Pendant l’exécution, acheteur et titulaire doivent suivre le montant prélevé sur chaque acompte, sans que le cumul dépasse le plafond prévu par le marché. Ni l’avance, ni les paiements directs dus aux sous-traitants ne doivent supporter cette retenue.
Lors de la réception, les réserves doivent être précisément identifiées, et leur notification, les opérations de reprise ainsi que leur levée conservées dans le dossier d’exécution, ces éléments permettant de déterminer la date à laquelle le remboursement devient exigible.
À l’expiration du délai de garantie, l’acheteur doit rembourser la retenue dans le délai de trente jours, sauf si des réserves régulièrement notifiées et entrant dans son objet restent à lever.
Sûreté contractuelle facultative, la retenue de garantie doit être prévue par le marché et ne peut couvrir que les réserves mentionnées à l’article R2191-32 du Code de la commande publique.
Son montant est plafonné à 5 % du montant initial du marché augmenté de ses modifications. Ce plafond est ramené à 3 % pour les PME titulaires de marchés passés par l’État ainsi que par les établissements publics administratifs de l’État et les collectivités territoriales, leurs établissements publics et leurs groupements répondant aux conditions financières fixées par l’article R2191-33.
Elle est prélevée progressivement sur les acomptes, les règlements partiels définitifs et le solde, et peut être remplacée par une garantie à première demande ou, si l’acheteur ne s’y oppose pas, par une caution personnelle et solidaire.

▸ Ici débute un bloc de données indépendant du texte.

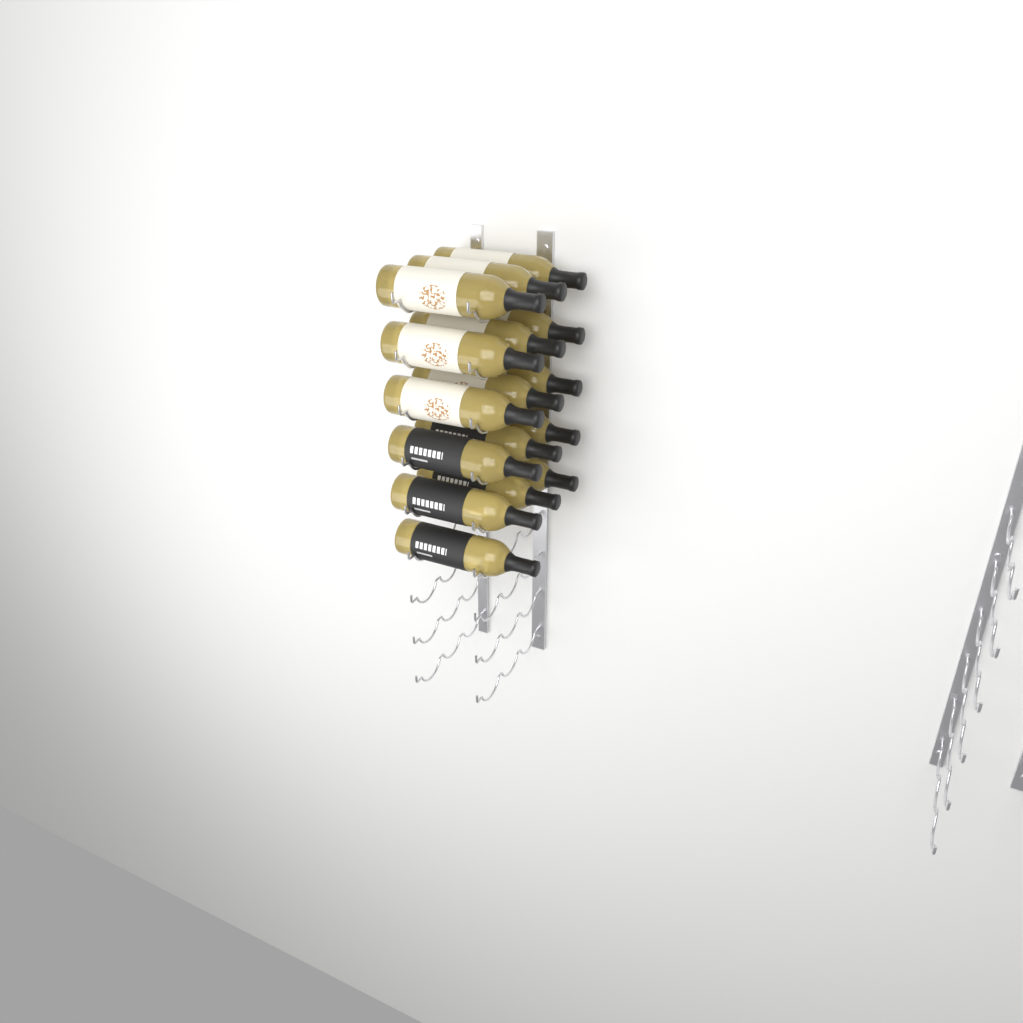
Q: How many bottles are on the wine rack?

Elle doit enfin être remboursée dans les trente jours suivant l’expiration du délai de garantie ou, lorsque des réserves subsistent, dans les trente jours suivant leur levée.
Voir également
Jurisprudence
CAA Lyon, 8 mars 2018, n° 17LY01827, Société Routière du Centre (Objet limité de la retenue de garantie et exclusion des frais étrangers aux travaux de reprise).
CAA Lyon, 18 février 2010, n° 07LY01299 et 09LY00808, SA Planche (La retenue pouvait financer, jusqu’à l’expiration de la garantie de parfait achèvement, la reprise par un tiers des malfaçons réservées en cas de défaillance du titulaire. Les sommes ainsi mobilisées ne s’imputaient pas sur le solde de sa rémunération).

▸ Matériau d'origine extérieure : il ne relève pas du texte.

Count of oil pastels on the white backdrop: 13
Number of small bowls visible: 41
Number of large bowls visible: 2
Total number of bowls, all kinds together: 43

CAA Bordeaux, 5 février 2009, n° 07BX02305, Société Gatineau (Maintien des réserves et restitution de la retenue de garantie dans un marché de travaux).
CE, 2 juin 1989, n° 65631, Ville de Boissy-Saint-Léger (Absence d’assurance décennale et restitution de la retenue).
CE, 19 novembre 1971, n° 73664, Société nationale de construction (La caution substituée à la retenue couvrait, selon les clauses du marché, les dettes contractuelles de l’entrepreneur, dont les pénalités de retard. Sa mainlevée intervenait à la réception définitive, sauf pour les sommes restant nécessaires au paiement des malfaçons et des frais de maintien de la caution).
Fiches de la DAJ de Bercy
Fiche technique DAJ - Les garanties financières, mise à jour le 1er avril 2019. Cette fiche doit être lue avec la rédaction de l’article R2191-33 applicable depuis le 1er janvier 2025.